Susan Wright, London,
With reference to your observations today on GARUDA: when I flew ocasionally with GARUDA in the 80's, it was always assumed that the name had been selected not in honour of the wonderful creature who shlepps the gods around the skies, but as an acronym for "Goes All Right Under Dutch Administration" - seems that nothing has changed!
Ian R Thornton, Hunsdon, Hertfordshire
"Twenty years after communism crumbled there are still millions of our fellow human beings trapped in regimes that deny their freedom". You and I and about sixty million people in England are being treated just about the same.And I say England and not "Britain"as many, if not all of the people in Westminster would have the English,and only the English called British.This Government is trying to wipe the words England and anything about England off the map.

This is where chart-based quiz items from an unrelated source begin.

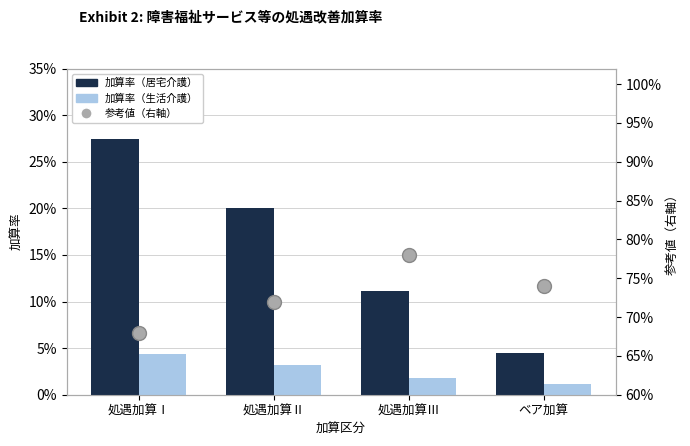

Reading right to left, extract all data points from this chart.

加算率（居宅介護）: 0.0	0.1	0.2	0.3
加算率（生活介護）: 0.0	0.0	0.0	0.0
参考値（右軸）: 0.7	0.8	0.7	0.7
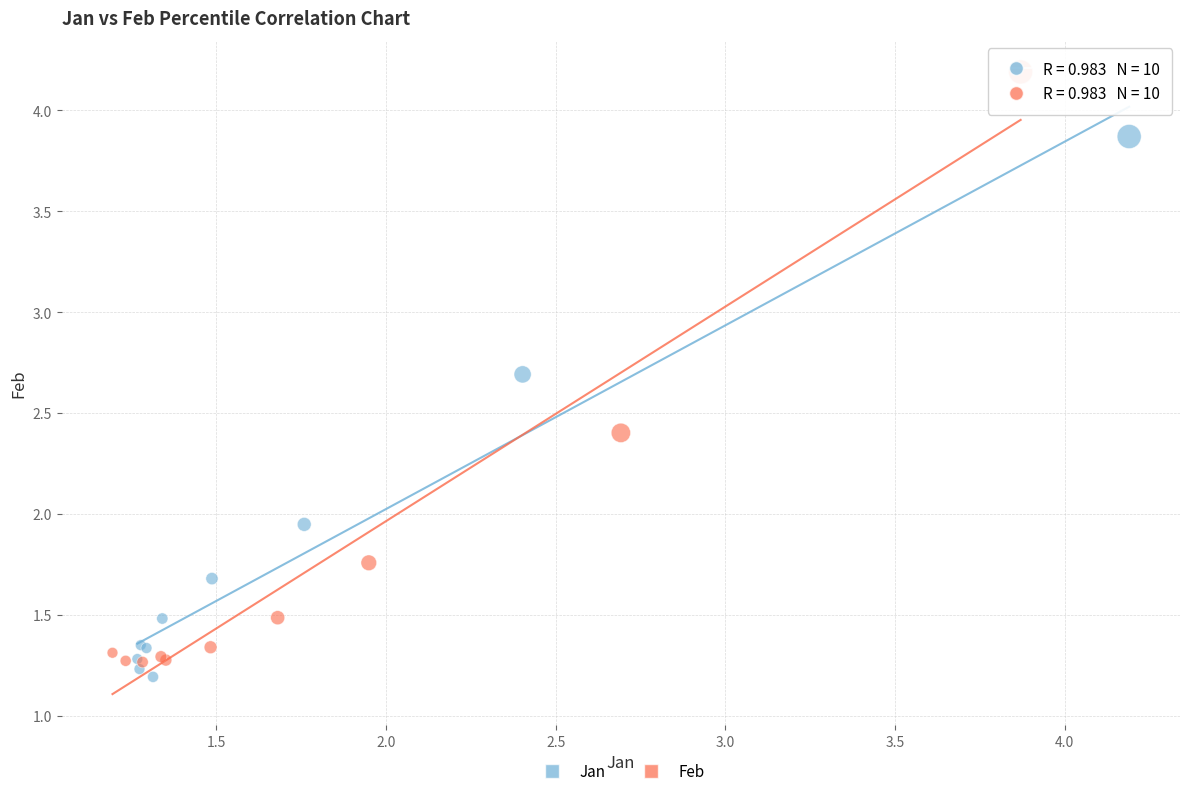

Which series has the largest Y range (max minus min)?

Feb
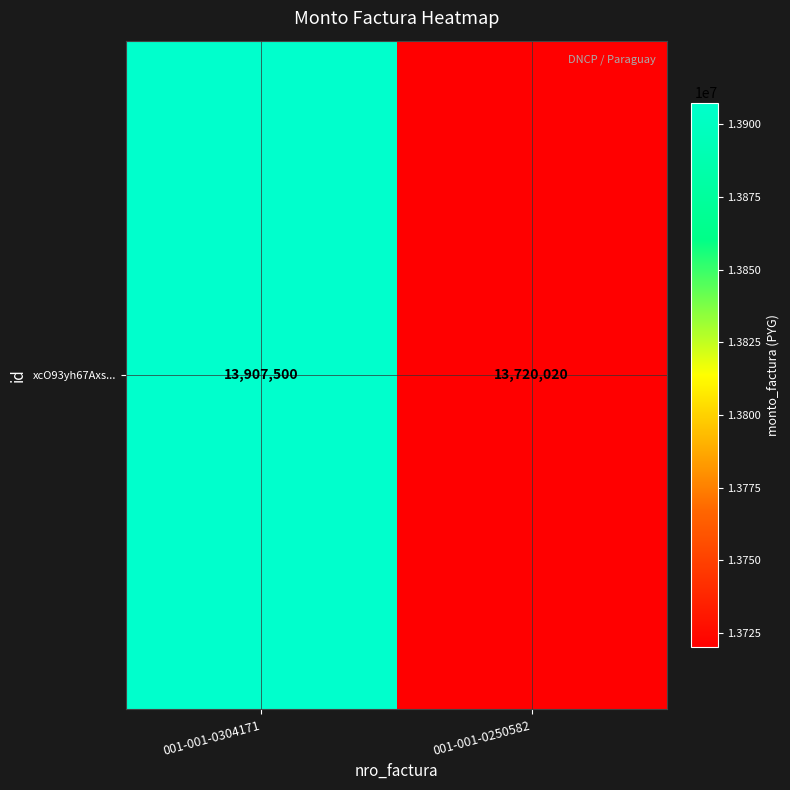

True or false: the data shows 8582979 at 001-001-0250582.

False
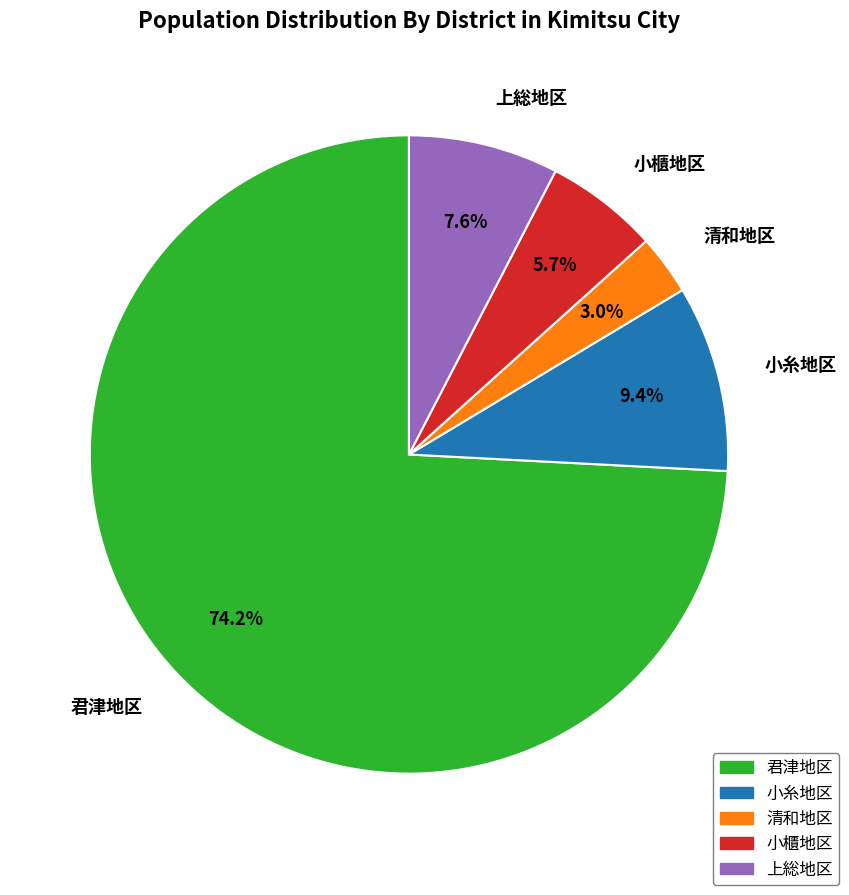

Does 清和地区 account for over 50% of the chart?

No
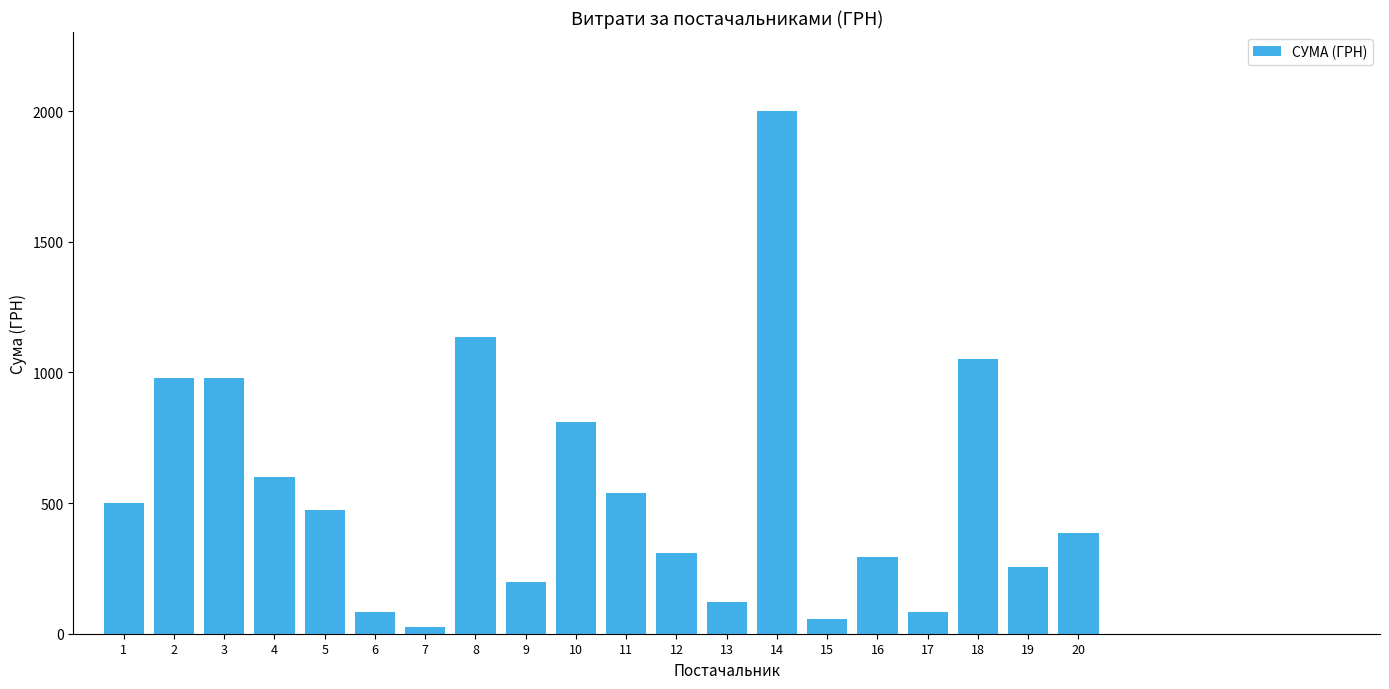

What is the difference between the maximum and second lowest values?

1947.0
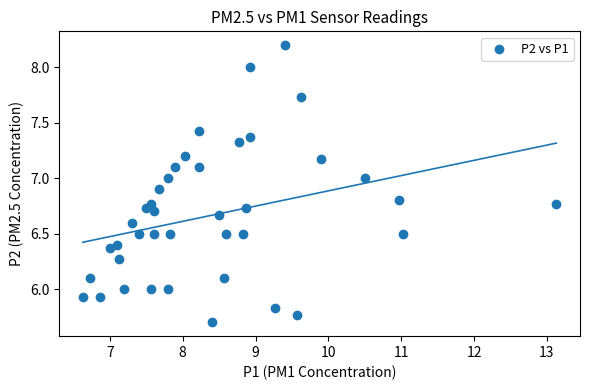

What is the range of Y values (max minus min)?

2.5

Denied cancer drugs, our students paying full tuition fees, our old selling their houses to pay for care, the list goes on, as you and all the Conservatives must know. We are ruled by people who's constituncy's are not even in this country, as no one in England has voted for them. And worst of all the English are denied their own Parliament. I know you and your fellow Conservative's are well aware what is going on in England. England needs a Parliament. England needs freedom too.
Eleanor Justice, Gatesead, England
I finshed reading The Yacoubian Building last week, and agree with Michael Gove's comments. I had to keep reminding myself that the book was set in modern times (during the first Gulf War) and not 100 years ago. In fact I found the references to the Gulf War almost jarring. It's a cruelly beautiful book, and the fact that it is so widely read in the Arab world is surely indicative of the idea that all people share a need and a desire for personal freedom and popular, responsive and responsible government. These are not western constructs, being imposed at gunpoint on a fanatical and nihilistic population, but basic and universal ideals shared by all thinking people.
Anindita, London, UK
Yes, we will give the M.E democracy even if it kills them.I dont know how they managed without us for thousands of years.They had a thriving civilization while we were running around with blue faces and which model of democracy should we force on them,the one we have in this country seems far from ideal.